FNB have lifted their house price growth forecast across all segments to reflect better-than-expected actual house price performance outcomes and a slightly brighter GDP growth outlook.
This adjustment incorporates stronger than previously assumed demand for mortgages across all segments and pressure in the higher end is lessened by a reduction in supply due to property owners withdrawing their assets for sale from the market as well as a slower rate of emigration.
Price growth in the lower end continues to enjoy support from the persistent shortage in supply. Middle segments are buoyed by low interest rates as well as the demand for bigger spaces to facilitate remote work. However, FNB believes it is unlikely that there is much of this demand ‘left in the tank’.

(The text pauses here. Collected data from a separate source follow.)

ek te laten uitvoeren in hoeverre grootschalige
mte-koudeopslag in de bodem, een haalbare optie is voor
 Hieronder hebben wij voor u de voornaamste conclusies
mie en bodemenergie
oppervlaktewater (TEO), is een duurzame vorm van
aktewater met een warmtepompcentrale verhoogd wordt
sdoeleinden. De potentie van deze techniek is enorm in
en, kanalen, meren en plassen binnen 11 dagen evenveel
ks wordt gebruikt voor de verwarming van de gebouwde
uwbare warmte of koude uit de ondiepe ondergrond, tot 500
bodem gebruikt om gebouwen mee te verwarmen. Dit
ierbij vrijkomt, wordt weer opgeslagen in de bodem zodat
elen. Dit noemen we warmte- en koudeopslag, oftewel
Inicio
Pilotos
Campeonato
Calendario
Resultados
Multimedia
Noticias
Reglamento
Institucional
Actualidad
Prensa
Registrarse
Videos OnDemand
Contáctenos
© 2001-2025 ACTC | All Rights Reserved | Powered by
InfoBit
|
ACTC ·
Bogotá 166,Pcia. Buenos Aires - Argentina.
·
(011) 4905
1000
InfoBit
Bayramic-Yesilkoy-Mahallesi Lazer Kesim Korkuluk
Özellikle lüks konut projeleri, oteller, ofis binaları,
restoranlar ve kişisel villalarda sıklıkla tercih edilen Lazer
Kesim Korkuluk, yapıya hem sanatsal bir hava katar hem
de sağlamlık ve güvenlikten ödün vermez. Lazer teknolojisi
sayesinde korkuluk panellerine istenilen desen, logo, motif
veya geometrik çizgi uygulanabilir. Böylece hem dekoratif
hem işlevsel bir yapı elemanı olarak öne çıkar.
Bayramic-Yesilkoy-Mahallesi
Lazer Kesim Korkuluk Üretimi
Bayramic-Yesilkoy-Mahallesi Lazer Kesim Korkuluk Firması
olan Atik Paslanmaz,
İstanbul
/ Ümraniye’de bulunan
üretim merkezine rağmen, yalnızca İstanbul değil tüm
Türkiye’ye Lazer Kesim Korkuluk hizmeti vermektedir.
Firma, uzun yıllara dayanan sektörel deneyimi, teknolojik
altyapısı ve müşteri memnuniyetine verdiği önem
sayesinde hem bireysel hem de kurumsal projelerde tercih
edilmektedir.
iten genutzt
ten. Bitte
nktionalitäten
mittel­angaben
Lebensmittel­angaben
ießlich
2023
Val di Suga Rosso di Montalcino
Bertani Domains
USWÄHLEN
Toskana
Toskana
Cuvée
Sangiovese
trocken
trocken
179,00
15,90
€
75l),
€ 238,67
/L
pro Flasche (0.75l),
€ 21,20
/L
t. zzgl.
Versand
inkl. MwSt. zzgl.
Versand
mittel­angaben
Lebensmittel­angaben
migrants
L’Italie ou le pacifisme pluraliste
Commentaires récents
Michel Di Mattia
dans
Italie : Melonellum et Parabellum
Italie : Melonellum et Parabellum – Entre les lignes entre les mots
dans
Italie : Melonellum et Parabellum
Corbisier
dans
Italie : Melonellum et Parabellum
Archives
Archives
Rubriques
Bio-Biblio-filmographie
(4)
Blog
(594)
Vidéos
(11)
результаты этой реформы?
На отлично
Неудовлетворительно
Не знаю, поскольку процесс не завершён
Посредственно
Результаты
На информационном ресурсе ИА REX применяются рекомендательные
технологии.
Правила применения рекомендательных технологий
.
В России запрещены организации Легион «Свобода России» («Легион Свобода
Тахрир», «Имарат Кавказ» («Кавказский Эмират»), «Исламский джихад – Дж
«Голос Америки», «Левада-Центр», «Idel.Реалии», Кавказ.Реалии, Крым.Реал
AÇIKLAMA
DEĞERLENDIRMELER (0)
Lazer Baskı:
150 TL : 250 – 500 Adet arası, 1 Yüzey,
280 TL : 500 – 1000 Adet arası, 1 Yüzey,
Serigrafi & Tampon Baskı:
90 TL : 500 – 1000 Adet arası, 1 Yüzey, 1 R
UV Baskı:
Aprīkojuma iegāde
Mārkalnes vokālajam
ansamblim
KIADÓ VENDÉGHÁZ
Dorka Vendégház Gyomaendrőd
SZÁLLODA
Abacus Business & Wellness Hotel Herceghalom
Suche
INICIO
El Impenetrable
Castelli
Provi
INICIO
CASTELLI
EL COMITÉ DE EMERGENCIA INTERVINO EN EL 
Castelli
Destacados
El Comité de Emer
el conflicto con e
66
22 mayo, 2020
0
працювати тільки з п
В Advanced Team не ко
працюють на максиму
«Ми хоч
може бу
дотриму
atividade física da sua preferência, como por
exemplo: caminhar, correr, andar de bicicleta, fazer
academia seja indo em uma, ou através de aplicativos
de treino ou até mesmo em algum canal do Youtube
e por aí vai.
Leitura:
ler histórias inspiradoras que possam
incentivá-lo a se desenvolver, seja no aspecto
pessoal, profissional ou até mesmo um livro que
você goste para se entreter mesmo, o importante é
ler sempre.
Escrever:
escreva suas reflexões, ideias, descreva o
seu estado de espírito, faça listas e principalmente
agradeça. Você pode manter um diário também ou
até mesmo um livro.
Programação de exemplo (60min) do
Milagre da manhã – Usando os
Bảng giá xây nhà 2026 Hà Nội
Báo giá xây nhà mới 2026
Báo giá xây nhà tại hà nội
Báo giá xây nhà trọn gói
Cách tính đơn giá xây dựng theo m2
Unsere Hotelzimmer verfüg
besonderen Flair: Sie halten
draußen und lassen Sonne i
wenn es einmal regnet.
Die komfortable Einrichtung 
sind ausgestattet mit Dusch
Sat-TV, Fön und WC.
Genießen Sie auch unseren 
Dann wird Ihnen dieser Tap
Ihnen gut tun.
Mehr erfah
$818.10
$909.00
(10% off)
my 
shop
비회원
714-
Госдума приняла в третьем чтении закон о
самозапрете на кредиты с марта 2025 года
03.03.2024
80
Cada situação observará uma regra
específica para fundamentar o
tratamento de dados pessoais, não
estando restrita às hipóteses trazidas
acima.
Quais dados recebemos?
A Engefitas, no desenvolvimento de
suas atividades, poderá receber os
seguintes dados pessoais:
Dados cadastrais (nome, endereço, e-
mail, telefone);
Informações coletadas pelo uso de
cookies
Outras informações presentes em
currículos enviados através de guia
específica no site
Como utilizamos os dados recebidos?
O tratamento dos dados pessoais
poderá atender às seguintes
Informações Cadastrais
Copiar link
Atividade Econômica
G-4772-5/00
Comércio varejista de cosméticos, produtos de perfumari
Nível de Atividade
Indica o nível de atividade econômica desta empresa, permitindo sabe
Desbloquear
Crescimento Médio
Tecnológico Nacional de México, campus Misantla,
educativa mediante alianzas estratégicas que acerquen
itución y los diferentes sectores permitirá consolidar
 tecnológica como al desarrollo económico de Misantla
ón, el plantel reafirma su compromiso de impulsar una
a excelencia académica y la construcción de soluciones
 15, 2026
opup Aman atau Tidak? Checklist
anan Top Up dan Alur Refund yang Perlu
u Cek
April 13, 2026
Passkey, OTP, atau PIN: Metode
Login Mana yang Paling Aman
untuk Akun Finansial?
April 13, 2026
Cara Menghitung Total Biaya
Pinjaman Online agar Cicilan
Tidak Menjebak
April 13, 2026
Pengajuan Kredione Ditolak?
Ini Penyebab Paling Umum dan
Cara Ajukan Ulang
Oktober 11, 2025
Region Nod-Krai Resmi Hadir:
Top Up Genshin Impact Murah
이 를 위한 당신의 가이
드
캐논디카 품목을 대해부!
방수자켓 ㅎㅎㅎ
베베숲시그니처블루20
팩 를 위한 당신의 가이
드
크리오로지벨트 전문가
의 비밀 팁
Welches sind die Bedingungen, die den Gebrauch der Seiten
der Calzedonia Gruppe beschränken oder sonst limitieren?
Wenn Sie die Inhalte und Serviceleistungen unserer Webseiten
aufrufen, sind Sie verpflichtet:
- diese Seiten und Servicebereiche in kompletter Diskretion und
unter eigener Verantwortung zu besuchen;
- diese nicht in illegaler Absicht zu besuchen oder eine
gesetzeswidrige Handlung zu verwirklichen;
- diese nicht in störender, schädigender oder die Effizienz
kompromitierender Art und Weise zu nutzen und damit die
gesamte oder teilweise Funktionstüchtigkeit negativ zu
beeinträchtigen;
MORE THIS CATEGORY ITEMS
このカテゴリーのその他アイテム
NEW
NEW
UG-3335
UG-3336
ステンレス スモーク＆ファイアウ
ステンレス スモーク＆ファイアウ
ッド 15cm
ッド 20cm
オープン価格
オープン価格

As pressure in the rental market persists, FNB expects more stock to be released into the market for sale, which could have a dampening effect on price growth in the coming months. Overall, property prices have been unusually slow to adjust to the evidently weak consumer fundamentals. This is due to low interest rates; the nature of the crisis, which incentivised property ownership; the concerted response from lenders that smoothed the impact of severe job losses on housing markets (e.g., through payment holidays and loan restructuring); as well as the relative abundance of credit, as evidenced by rising mortgage extension and higher loan-to-price ratios.
Recent data shows that overall demand may have peaked but it remains above pre-pandemic levels.
However, it is still unclear how much of the current demand is temporary (i.e., driven by cyclical factors, such low interest rates) and how much is permanent (i.e., driven by changes in human behaviour). This will determine how long demand will remain above pre-pandemic levels.